意味不明な言葉とともに、依緒が細い腕を有珠杵の横腹に突き刺した。
「ずぼおおおおおおおおおおおおおおおぉっ⁉」
「ぎゃぴぃぃぃぃぃぃぃぃぃぃぃぃぃぃぃっ⁉」
「どうしたの仲村君! 何かされたの⁉」
されているのはお前だ有珠杵!
しかし当人は苦しむ様子もなく、腹部に出血の様子も見られない。
「だいじょうぶですよ。わたしの腕がすけすけになっているだけですから。触っても触れません。ほらほらこのとーり」
今度は突き刺した腕を水平に振る。
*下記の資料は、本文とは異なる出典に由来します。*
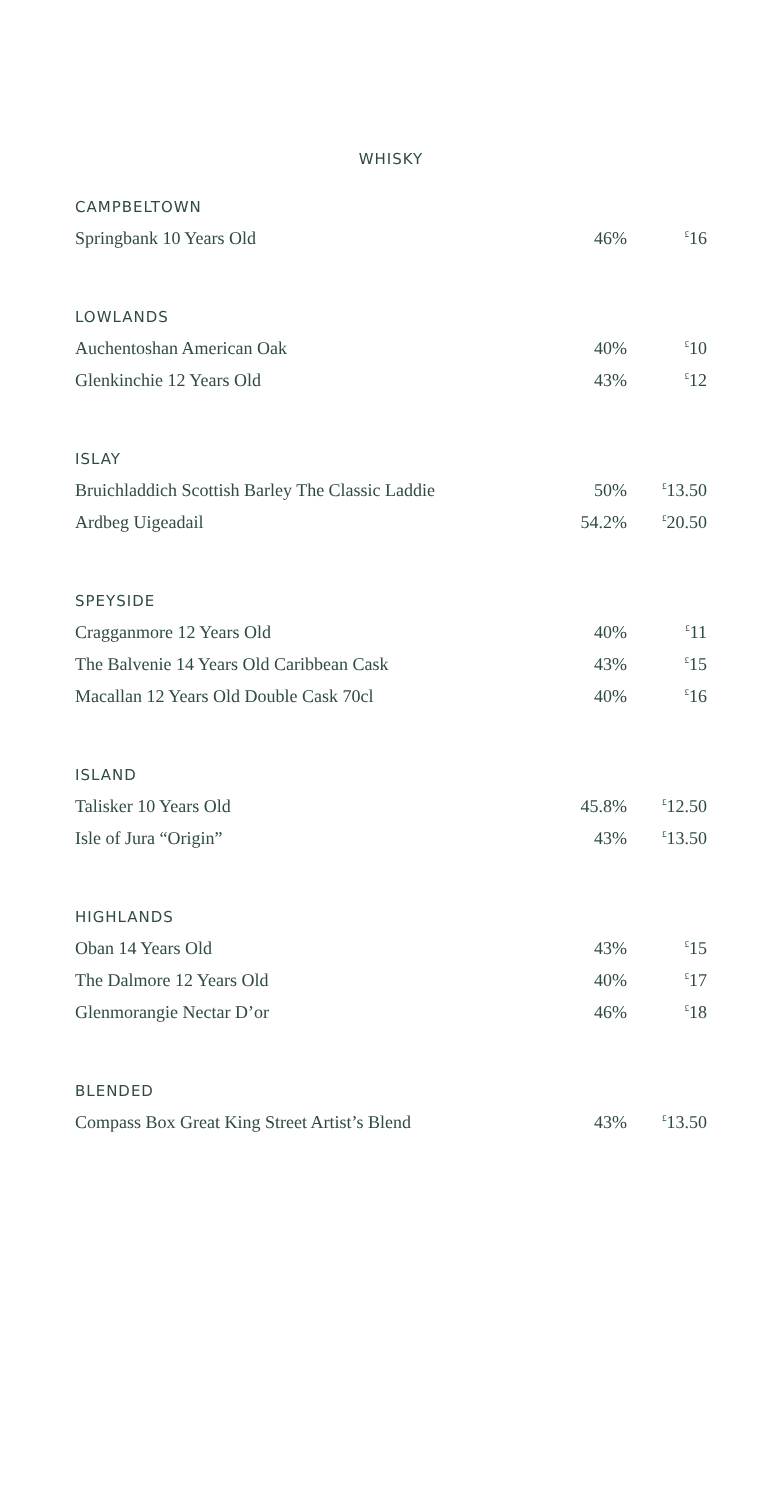WHISKY
CAMPBELTOWN
| Springbank 10 Years Old | 46% | <sup>£</sup>16 |
LOWLANDS
| Auchentoshan American Oak | 40% | <sup>£</sup>10 |
| Glenkinchie 12 Years Old | 43% | <sup>£</sup>12 |
ISLAY
| Bruichladdich Scottish Barley The Classic Laddie | 50% | <sup>£</sup>13.50 |
| Ardbeg Uigeadail | 54.2% | <sup>£</sup>20.50 |
SPEYSIDE
| Cragganmore 12 Years Old | 40% | <sup>£</sup>11 |
| The Balvenie 14 Years Old Caribbean Cask | 43% | <sup>£</sup>15 |
| Macallan 12 Years Old Double Cask 70cl | 40% | <sup>£</sup>16 |
ISLAND
| Talisker 10 Years Old | 45.8% | <sup>£</sup>12.50 |
| Isle of Jura “Origin” | 43% | <sup>£</sup>13.50 |
HIGHLANDS
| Oban 14 Years Old | 43% | <sup>£</sup>15 |
| The Dalmore 12 Years Old | 40% | <sup>£</sup>17 |
| Glenmorangie Nectar D’or | 46% | <sup>£</sup>18 |
BLENDED
| Compass Box Great King Street Artist’s Blend | 43% | <sup>£</sup>13.50 |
有珠杵の腹部から引っ込んだり出てきたりする光景は、子どもが空中の立体映像を触ろうとしているように見えた。いや、この場合は「立体映像が実像を触ろうとしている」と言うべきか。
表現はともかく、目の前で起こった現象が結論だ。
「本当に幽霊ぴよか……」
これ以上ない存在証明だった。受け入れるしかない。
楽しくなってきたのか、今度は全身を回転させて有珠杵から出たり入ったりしている依緒を見ていると、自分が大ごとに捉えすぎていた気になってきた。むしろ考えすぎが馬鹿馬鹿しくなってきた。本当に楽しそうな顔してるな、おい。
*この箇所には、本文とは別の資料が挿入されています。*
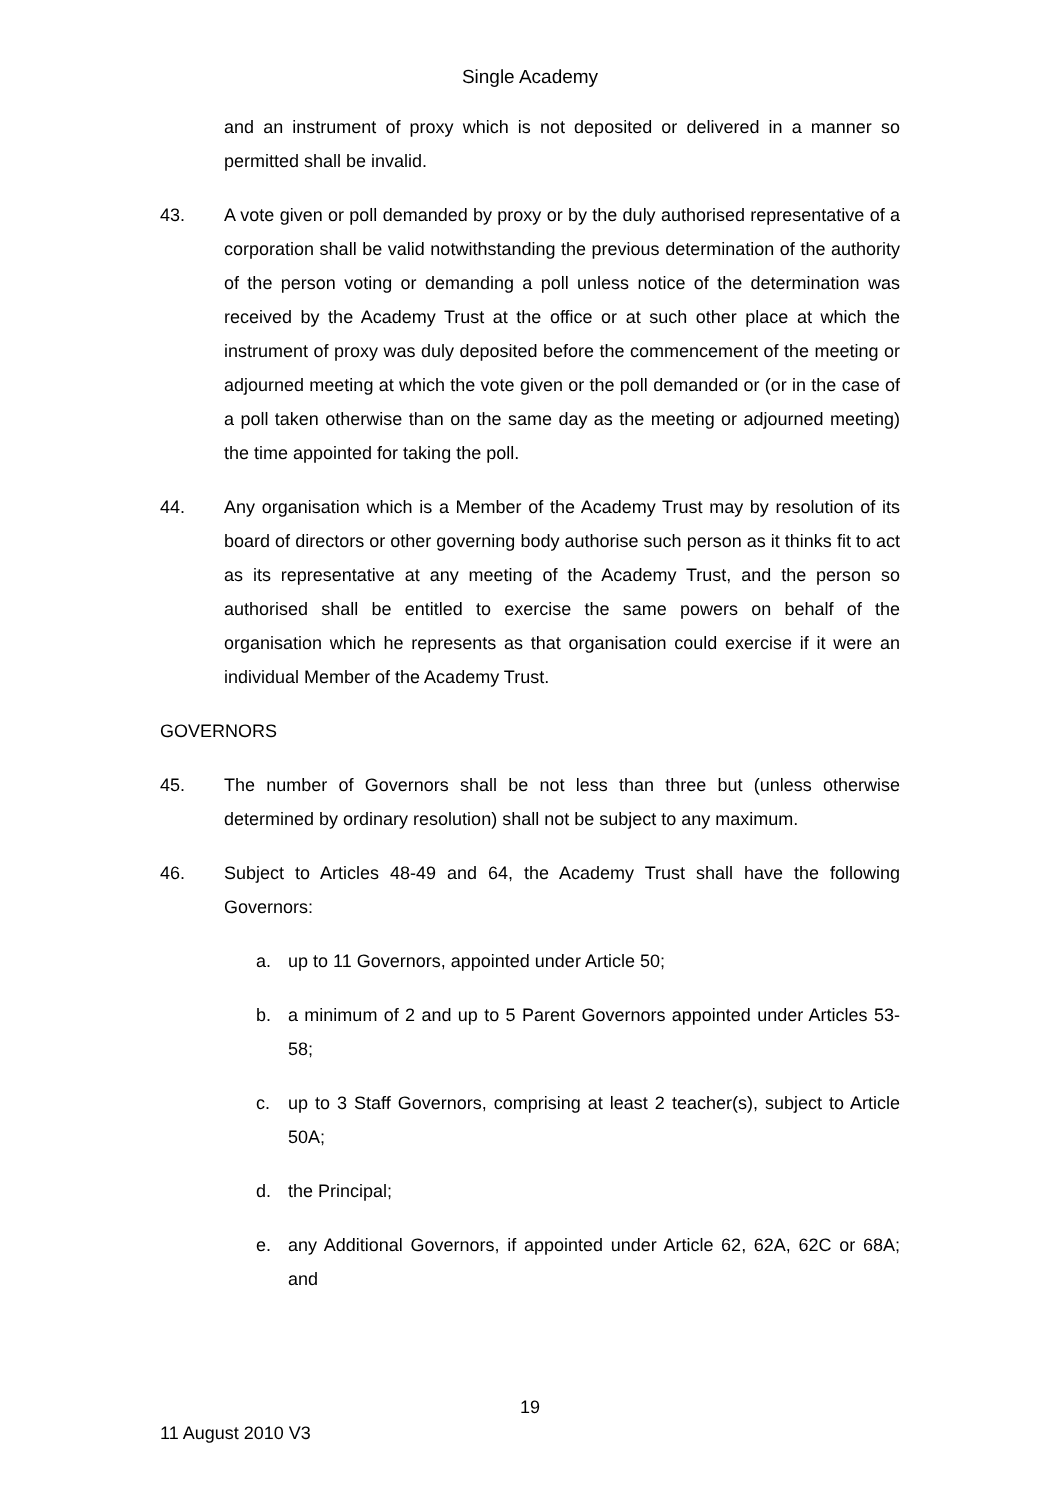Single Academy
and an instrument of proxy which is not deposited or delivered in a manner so permitted shall be invalid.
43. A vote given or poll demanded by proxy or by the duly authorised representative of a corporation shall be valid notwithstanding the previous determination of the authority of the person voting or demanding a poll unless notice of the determination was received by the Academy Trust at the office or at such other place at which the instrument of proxy was duly deposited before the commencement of the meeting or adjourned meeting at which the vote given or the poll demanded or (or in the case of a poll taken otherwise than on the same day as the meeting or adjourned meeting) the time appointed for taking the poll.
44. Any organisation which is a Member of the Academy Trust may by resolution of its board of directors or other governing body authorise such person as it thinks fit to act as its representative at any meeting of the Academy Trust, and the person so authorised shall be entitled to exercise the same powers on behalf of the organisation which he represents as that organisation could exercise if it were an individual Member of the Academy Trust.
GOVERNORS
45. The number of Governors shall be not less than three but (unless otherwise determined by ordinary resolution) shall not be subject to any maximum.
46. Subject to Articles 48-49 and 64, the Academy Trust shall have the following Governors:
a. up to 11 Governors, appointed under Article 50;
b. a minimum of 2 and up to 5 Parent Governors appointed under Articles 53-58;
c. up to 3 Staff Governors, comprising at least 2 teacher(s), subject to Article 50A;
d. the Principal;
e. any Additional Governors, if appointed under Article 62, 62A, 62C or 68A; and
19
11 August 2010 V3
「とりあえず気が気じゃなさそうなコフレを安心させてあげるぴよ」
「だな……有珠杵、僕は問題ない。ようやく現状を飲みこんだ。それに依緒は誰かを傷つけることができない」
そうかしら。有珠杵の疑念はまだ晴れない。
「本性を隠しているのかもしれないわ。仲村君に嘘をついて騙しているのかも」
「うそをついたら大変なんですよ! 『うそつきは地獄で全身の皮が剥がれるほど熱い熱湯に入れられて苦しむぞ』って小学校の先生が言ってました」
教育者として言葉を選ぶことは出来なかったのだろうか……。危害を加えるなら機会はいくらでもあっただろうし、まず依緒が腹芸なんてできるようには見えない。
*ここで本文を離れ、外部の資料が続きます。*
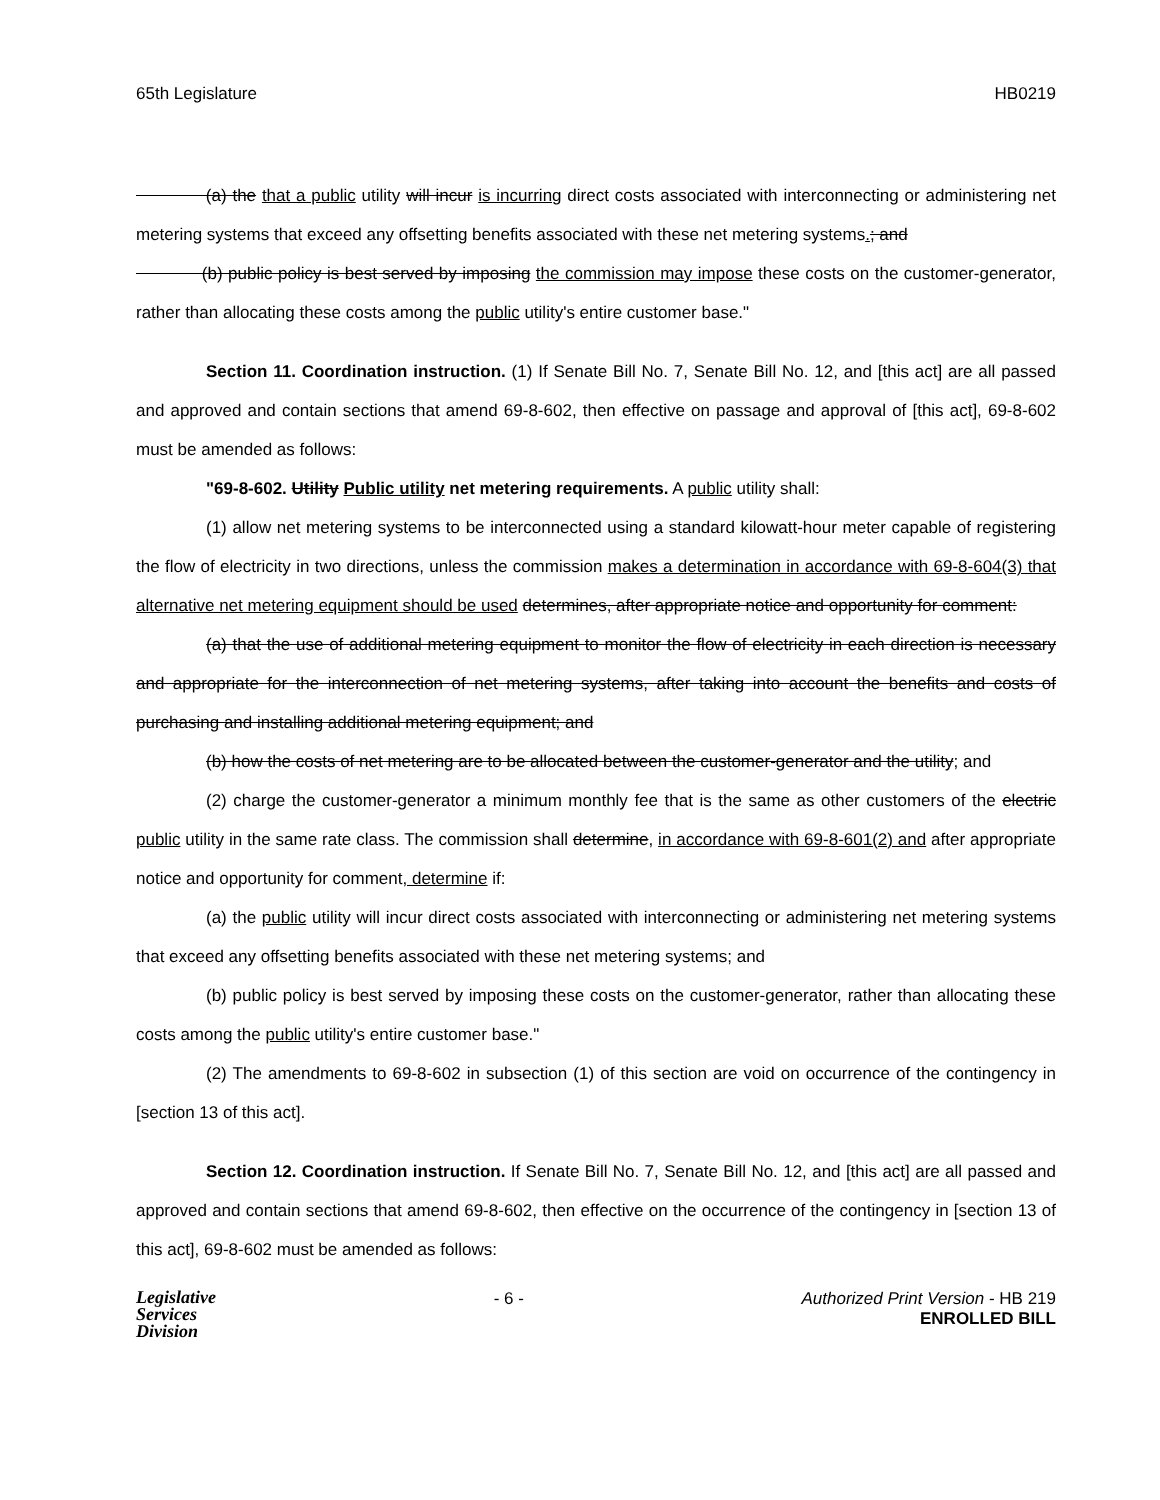65th Legislature HB0219
(a) the that a public utility will incur is incurring direct costs associated with interconnecting or administering net metering systems that exceed any offsetting benefits associated with these net metering systems.; and
(b) public policy is best served by imposing the commission may impose these costs on the customer-generator, rather than allocating these costs among the public utility's entire customer base."
Section 11. Coordination instruction. (1) If Senate Bill No. 7, Senate Bill No. 12, and [this act] are all passed and approved and contain sections that amend 69-8-602, then effective on passage and approval of [this act], 69-8-602 must be amended as follows:
"69-8-602. Utility Public utility net metering requirements. A public utility shall:
(1) allow net metering systems to be interconnected using a standard kilowatt-hour meter capable of registering the flow of electricity in two directions, unless the commission makes a determination in accordance with 69-8-604(3) that alternative net metering equipment should be used determines, after appropriate notice and opportunity for comment:
(a) that the use of additional metering equipment to monitor the flow of electricity in each direction is necessary and appropriate for the interconnection of net metering systems, after taking into account the benefits and costs of purchasing and installing additional metering equipment; and
(b) how the costs of net metering are to be allocated between the customer-generator and the utility; and
(2) charge the customer-generator a minimum monthly fee that is the same as other customers of the electric public utility in the same rate class. The commission shall determine, in accordance with 69-8-601(2) and after appropriate notice and opportunity for comment, determine if:
(a) the public utility will incur direct costs associated with interconnecting or administering net metering systems that exceed any offsetting benefits associated with these net metering systems; and
(b) public policy is best served by imposing these costs on the customer-generator, rather than allocating these costs among the public utility's entire customer base."
(2) The amendments to 69-8-602 in subsection (1) of this section are void on occurrence of the contingency in [section 13 of this act].
Section 12. Coordination instruction. If Senate Bill No. 7, Senate Bill No. 12, and [this act] are all passed and approved and contain sections that amend 69-8-602, then effective on the occurrence of the contingency in [section 13 of this act], 69-8-602 must be amended as follows:
Legislative
Services
Division
- 6 - Authorized Print Version - HB 219
ENROLLED BILL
「嘘はつかないってさ。だからいろいろ聞いて状況をはっきりさせる」
「私にできることは?」
さりげなく腕時計を見た。僕が思っていたよりも、習い事まで時間がないらしい。
「あとは僕一人で大丈夫だ。有珠杵こそ家に帰らなきゃいけないんだろ、時間がないのに悪かったな」
「謝らないで。勝手についてきただけだから」
「チーズケーキ、今度は必ずつき合うから。なんなら明日はどうだ?」
「明日は無理。明後日ならいいけど……いいわ。期待してないから」
最後の言葉が
「じゃあ明後日行こう。……本当だって、お前に誓って嘘はつかない。なんなら指切りでもするか?」
冗談半分で小指を出す。すると有珠杵はうつむいたままゆっくり小指を突き出してきた。子どもじゃあるまいし、って言われると思ったらまさかの承諾。自分から提案した手前引っ込めることもできず、高校生にもなって指切りのうたを歌う。
何やってんだ僕らは。
「――はりせんぼん飲ーます、ゆーび切った。これで信じてくれたか?」
「もし破ったら本当に千本飲ませるから」
誓った小指を胸のそばでぎゅっと握っている。
千本でも一本でも飲みたくない、絶対に行かないとな。
「かわいいおねえさんですね」
幼稚園児並みの恥ずかしい行為を間近で眺めていた依緒が漏らすと、はにかむような笑い声が呼応する。